U.S. Defense Secretary Robert Gates urged Japan on Tuesday to stick with its agreements on relocating the functions of the Futenma air base in Okinawa Prefecture.
In talks with Foreign Minister Katsuya Okada in Tokyo, Gates said it is important that the new administration led by the Democratic Party of Japan delivers on the promises made by previous administrations, a Foreign Ministry official said.
Calling the plan to keep Futenma’s operations within Okinawa the only feasible measure, the Pentagon chief urged Tokyo to reach a conclusion soon, the official said.
The relocation plan was hammered out by Washington and governments led by the DPJ’s political foe, the Liberal Democratic Party, and the DPJ pledged in its policy platform for the Aug. 30 Lower House election to to move Futenma’s operations outside Okinawa.
In response, Okada told Gates he is aware of the accord between the two governments, but domestic circumstances have changed. Citing some recent local elections won by opponents of the U.S. bases, Okada said Okinawans have called for a change in the relocation plan.
He told Gates that Tokyo will work on reaching a quick conclusion but asked the U.S. to be patient and understand Japan’s change in government, according to the ministry official who briefed reporters.
On the DPJ’s plan to withdraw the Maritime Self-Defense Force from its refueling mission in the Indian Ocean, Gates told Okada that Japan should decide what it can do to assist antiterrorism efforts in Afghanistan and Pakistan.
The ministry official said Gates expressed hope that Tokyo will come up with supportive measures to assist the global effort.
Okada replied that the DPJ is not in a position to submit a bill to extend the MSDF mission and is instead drawing up plans for Japan to contribute in the region in other ways.
Despite the sticking points, however, Okada and Gates agreed to strengthen bilateral ties, the official said.
Gates was quoted as saying Washington will stand with the DPJ as it becomes accustomed to governing and assured Okada that Tokyo “remains the cornerstone” of U.S. policy in the region.
The meeting was the first in Tokyo between the DPJ administration and a top U.S. official.

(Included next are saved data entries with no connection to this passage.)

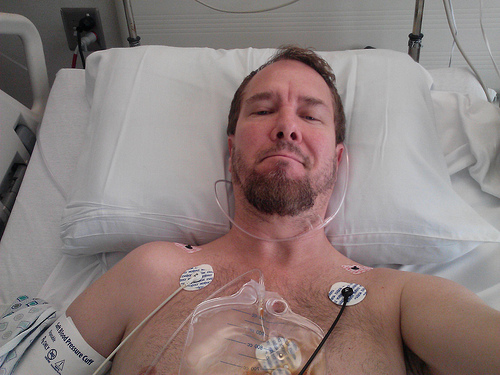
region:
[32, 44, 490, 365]
a man on a hospital bed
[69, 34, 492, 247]
his head is on a pillow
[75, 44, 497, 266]
the pillow is white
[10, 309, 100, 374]
a blood pressure check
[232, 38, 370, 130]
his hair is brown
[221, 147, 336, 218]
his beard is brown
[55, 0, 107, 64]
an outlet on the wall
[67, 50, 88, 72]
a red cord by the bed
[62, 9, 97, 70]
a black cord in the wall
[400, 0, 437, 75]
a silver bedpost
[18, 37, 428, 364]
a guy on the hospital bed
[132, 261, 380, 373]
chest of the guy with medical stuff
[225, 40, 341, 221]
facial expression of the guy on the bed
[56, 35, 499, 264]
a pillow the guy is using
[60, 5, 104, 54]
electrical socket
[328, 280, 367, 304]
a medical patch on the chest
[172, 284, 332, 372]
a medical bag on the chest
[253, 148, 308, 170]
mouth of the guy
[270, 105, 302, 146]
nose of the guy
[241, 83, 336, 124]
nose the eyebrow of the person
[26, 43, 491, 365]
Man laying in a hospital bed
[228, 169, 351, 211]
The man has a beard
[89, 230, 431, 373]
The man has no shirt on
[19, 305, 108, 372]
Blood pressure cuff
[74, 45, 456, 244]
Pillow under the man's head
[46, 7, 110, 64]
Outlet with two cords plugged in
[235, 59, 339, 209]
Man looking at the camera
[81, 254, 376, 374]
Devices connected to man's chest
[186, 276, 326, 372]
Plastic bag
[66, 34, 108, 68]
Red cord is under the black cord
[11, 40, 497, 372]
A man in a hospital bed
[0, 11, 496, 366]
A hospital bed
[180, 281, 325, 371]
A clear plastic bag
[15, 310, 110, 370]
A white blood pressure cuff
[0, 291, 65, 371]
A hospital gown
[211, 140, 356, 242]
a clear plastic tube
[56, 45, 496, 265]
A large white pillow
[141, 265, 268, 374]
a clear plastic tube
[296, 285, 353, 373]
A black wire attached to a man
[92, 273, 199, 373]
A white wire attached to a man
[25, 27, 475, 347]
man in a hospital bed with wires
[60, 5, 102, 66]
oxygen wires attached to the wall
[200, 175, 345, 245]
oxygen wire on mans face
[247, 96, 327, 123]
man's eyes on his face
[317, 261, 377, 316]
electrodes on man's chest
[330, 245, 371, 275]
electrode on man's shoulder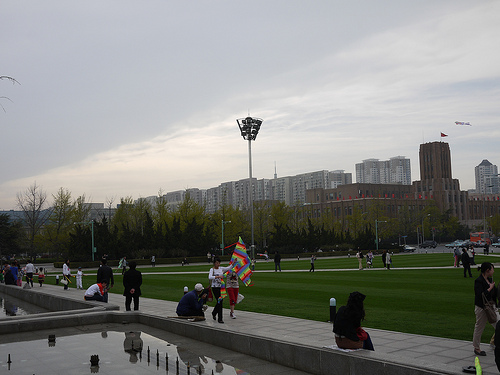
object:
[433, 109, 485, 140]
flag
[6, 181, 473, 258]
trees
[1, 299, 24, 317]
water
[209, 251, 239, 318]
woman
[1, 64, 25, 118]
branches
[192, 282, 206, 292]
hat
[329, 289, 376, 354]
woman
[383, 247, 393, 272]
woman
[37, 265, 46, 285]
woman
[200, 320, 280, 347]
ledge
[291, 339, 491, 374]
ledge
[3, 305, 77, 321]
ledge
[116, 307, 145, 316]
ledge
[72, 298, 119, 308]
ledge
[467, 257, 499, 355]
woman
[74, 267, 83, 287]
child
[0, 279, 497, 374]
sidewalk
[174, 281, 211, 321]
man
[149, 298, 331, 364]
cement ledge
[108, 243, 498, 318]
green-grassy field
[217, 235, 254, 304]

They agreed to continue exchanging opinions on global denuclearization and ruling out pre-emptive nuclear attacks, although Gates reiterated the need for flexibility to sustain the deterrence factor.
Okada and Gates did not exchange opinions on North Korea’s nuclear development program.
Gates met with Okada on the first of his two days in Tokyo. He was scheduled to meet Prime Minister Yukio Hatoyama and Defense Minister Toshimi Kitazawa on Wednesday.
His visit is laying the groundwork for President Barack Obama’s scheduled trip to Japan next month.